(Stored items)
- - -
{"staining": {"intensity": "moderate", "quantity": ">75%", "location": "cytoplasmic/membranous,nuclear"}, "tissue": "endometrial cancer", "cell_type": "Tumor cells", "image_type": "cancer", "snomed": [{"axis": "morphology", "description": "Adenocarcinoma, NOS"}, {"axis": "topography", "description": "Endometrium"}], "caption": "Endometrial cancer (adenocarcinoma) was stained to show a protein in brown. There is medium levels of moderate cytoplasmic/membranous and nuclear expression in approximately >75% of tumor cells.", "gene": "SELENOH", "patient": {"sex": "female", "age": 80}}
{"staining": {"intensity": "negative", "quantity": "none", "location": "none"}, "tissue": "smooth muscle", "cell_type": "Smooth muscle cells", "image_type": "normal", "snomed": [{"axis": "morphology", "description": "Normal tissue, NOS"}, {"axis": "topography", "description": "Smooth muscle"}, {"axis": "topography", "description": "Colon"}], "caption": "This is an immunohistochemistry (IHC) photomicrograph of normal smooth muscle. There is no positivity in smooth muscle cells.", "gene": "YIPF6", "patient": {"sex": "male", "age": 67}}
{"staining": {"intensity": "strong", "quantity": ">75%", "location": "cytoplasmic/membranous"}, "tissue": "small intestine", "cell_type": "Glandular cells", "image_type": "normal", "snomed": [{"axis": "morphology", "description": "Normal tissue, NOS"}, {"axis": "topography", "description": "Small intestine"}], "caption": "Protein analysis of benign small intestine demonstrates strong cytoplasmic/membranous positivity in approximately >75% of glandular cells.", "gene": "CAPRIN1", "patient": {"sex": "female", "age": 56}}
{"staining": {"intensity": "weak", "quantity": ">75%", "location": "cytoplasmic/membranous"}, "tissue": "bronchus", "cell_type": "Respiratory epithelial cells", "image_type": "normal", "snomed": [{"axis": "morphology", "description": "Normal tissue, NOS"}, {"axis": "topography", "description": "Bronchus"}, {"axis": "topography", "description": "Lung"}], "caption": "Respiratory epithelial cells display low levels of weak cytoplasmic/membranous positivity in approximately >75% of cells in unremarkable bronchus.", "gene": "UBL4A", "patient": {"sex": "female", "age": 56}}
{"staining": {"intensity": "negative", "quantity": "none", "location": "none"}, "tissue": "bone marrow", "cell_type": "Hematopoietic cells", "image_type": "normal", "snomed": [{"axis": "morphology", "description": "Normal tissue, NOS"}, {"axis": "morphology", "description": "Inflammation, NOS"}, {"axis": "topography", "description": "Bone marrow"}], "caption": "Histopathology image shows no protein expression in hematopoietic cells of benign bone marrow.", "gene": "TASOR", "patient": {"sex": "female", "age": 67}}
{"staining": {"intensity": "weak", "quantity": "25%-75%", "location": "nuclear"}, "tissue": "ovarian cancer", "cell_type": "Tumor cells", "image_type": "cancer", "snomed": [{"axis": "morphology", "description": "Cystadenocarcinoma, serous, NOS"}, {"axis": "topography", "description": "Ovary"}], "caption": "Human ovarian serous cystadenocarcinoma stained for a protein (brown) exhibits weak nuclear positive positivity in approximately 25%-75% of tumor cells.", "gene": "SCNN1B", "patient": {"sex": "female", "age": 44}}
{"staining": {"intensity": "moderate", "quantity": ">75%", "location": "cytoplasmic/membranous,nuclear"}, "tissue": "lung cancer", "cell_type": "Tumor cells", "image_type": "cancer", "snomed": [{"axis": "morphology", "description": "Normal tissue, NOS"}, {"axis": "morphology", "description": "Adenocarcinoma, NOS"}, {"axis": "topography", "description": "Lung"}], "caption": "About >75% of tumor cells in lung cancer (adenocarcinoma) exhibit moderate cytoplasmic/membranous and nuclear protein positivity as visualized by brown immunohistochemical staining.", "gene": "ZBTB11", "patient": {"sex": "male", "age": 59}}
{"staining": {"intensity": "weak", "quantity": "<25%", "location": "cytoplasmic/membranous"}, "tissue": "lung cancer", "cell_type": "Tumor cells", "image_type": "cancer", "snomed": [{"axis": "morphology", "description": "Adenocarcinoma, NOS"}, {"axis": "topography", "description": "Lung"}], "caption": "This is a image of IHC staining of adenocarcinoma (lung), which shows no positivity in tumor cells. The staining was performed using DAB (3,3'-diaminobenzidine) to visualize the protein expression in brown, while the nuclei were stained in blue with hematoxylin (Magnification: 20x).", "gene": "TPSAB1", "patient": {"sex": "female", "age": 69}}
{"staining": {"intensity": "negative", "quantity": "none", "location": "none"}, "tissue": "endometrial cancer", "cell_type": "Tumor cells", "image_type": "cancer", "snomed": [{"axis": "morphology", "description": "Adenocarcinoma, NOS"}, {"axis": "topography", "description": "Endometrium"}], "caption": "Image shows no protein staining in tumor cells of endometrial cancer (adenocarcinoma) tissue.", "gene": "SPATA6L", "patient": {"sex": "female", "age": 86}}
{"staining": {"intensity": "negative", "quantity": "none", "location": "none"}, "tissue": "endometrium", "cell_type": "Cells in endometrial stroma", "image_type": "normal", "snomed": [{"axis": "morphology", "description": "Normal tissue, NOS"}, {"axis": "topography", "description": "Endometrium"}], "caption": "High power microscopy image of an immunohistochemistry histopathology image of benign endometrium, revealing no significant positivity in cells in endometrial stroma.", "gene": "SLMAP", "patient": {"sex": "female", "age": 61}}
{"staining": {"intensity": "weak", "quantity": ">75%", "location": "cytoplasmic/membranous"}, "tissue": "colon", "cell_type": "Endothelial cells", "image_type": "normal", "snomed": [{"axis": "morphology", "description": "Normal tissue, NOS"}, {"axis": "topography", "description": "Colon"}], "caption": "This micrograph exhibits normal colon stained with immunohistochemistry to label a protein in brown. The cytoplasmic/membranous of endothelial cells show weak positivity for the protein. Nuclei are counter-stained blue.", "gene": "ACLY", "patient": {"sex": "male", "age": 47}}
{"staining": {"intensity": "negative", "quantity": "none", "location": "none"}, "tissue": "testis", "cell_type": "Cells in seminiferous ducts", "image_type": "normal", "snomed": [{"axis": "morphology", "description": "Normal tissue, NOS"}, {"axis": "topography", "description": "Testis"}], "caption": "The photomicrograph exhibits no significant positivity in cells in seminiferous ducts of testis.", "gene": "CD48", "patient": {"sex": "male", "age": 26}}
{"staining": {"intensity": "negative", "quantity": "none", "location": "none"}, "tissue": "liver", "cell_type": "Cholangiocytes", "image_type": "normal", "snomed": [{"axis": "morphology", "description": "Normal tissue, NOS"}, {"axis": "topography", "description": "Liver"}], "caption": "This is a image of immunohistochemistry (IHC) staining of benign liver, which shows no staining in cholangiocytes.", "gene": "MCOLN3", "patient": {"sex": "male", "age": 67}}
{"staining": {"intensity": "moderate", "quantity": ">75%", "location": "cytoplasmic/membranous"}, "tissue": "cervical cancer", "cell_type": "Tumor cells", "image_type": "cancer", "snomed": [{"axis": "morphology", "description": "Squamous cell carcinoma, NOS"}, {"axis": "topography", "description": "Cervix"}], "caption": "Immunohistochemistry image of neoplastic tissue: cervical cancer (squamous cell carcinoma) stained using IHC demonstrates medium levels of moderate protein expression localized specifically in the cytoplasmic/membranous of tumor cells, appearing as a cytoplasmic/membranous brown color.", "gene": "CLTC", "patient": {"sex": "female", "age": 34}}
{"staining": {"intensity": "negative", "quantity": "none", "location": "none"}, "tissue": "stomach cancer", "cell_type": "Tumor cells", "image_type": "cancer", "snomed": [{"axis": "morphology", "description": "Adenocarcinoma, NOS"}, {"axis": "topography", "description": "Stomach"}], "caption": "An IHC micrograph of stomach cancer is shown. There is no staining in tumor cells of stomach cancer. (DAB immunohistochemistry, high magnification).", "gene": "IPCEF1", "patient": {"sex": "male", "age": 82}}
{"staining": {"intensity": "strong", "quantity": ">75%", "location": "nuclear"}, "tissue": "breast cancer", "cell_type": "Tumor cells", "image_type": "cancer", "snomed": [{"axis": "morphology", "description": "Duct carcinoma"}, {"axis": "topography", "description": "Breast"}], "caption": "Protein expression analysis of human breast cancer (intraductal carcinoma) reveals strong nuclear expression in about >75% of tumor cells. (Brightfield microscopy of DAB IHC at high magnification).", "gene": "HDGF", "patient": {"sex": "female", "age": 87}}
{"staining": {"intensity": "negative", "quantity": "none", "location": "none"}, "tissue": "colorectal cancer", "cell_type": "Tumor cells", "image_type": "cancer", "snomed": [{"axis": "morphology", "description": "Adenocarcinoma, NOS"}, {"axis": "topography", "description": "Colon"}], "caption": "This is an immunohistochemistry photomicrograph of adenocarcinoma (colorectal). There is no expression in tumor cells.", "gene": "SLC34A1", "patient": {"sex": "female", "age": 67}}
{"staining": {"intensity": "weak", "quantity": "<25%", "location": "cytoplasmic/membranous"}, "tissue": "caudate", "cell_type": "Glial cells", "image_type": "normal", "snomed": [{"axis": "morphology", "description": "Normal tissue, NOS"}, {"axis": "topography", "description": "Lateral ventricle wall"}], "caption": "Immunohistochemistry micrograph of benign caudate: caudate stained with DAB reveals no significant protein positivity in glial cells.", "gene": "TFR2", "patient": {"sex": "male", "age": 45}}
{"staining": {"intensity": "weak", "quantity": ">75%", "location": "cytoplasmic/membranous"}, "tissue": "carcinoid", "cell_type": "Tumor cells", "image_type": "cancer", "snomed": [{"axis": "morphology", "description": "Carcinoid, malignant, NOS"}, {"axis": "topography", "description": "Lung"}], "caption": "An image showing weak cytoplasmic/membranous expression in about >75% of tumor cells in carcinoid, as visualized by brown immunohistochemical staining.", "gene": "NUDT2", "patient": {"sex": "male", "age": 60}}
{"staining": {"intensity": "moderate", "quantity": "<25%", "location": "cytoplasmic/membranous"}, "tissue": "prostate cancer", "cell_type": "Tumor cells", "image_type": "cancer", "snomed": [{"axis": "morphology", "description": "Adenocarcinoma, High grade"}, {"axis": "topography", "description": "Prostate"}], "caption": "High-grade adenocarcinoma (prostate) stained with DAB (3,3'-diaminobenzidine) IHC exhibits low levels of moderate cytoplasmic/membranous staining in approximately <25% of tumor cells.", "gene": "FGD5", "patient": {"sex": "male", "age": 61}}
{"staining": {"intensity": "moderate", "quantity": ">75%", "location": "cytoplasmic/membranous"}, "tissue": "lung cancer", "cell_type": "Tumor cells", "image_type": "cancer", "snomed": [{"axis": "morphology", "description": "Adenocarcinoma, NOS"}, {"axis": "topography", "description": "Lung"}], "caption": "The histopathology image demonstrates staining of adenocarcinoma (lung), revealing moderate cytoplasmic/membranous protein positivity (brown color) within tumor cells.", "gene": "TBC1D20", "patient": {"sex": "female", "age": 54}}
- - -
Exercise aim: What are the lines above, starting at the one with "IHC micrograph of" and ending at the one with "an immunohistochemistry photomicrograph"? Give them again exactly, and only them.

Response to this exercise:
{"staining": {"intensity": "negative", "quantity": "none", "location": "none"}, "tissue": "stomach cancer", "cell_type": "Tumor cells", "image_type": "cancer", "snomed": [{"axis": "morphology", "description": "Adenocarcinoma, NOS"}, {"axis": "topography", "description": "Stomach"}], "caption": "An IHC micrograph of stomach cancer is shown. There is no staining in tumor cells of stomach cancer. (DAB immunohistochemistry, high magnification).", "gene": "IPCEF1", "patient": {"sex": "male", "age": 82}}
{"staining": {"intensity": "strong", "quantity": ">75%", "location": "nuclear"}, "tissue": "breast cancer", "cell_type": "Tumor cells", "image_type": "cancer", "snomed": [{"axis": "morphology", "description": "Duct carcinoma"}, {"axis": "topography", "description": "Breast"}], "caption": "Protein expression analysis of human breast cancer (intraductal carcinoma) reveals strong nuclear expression in about >75% of tumor cells. (Brightfield microscopy of DAB IHC at high magnification).", "gene": "HDGF", "patient": {"sex": "female", "age": 87}}
{"staining": {"intensity": "negative", "quantity": "none", "location": "none"}, "tissue": "colorectal cancer", "cell_type": "Tumor cells", "image_type": "cancer", "snomed": [{"axis": "morphology", "description": "Adenocarcinoma, NOS"}, {"axis": "topography", "description": "Colon"}], "caption": "This is an immunohistochemistry photomicrograph of adenocarcinoma (colorectal). There is no expression in tumor cells.", "gene": "SLC34A1", "patient": {"sex": "female", "age": 67}}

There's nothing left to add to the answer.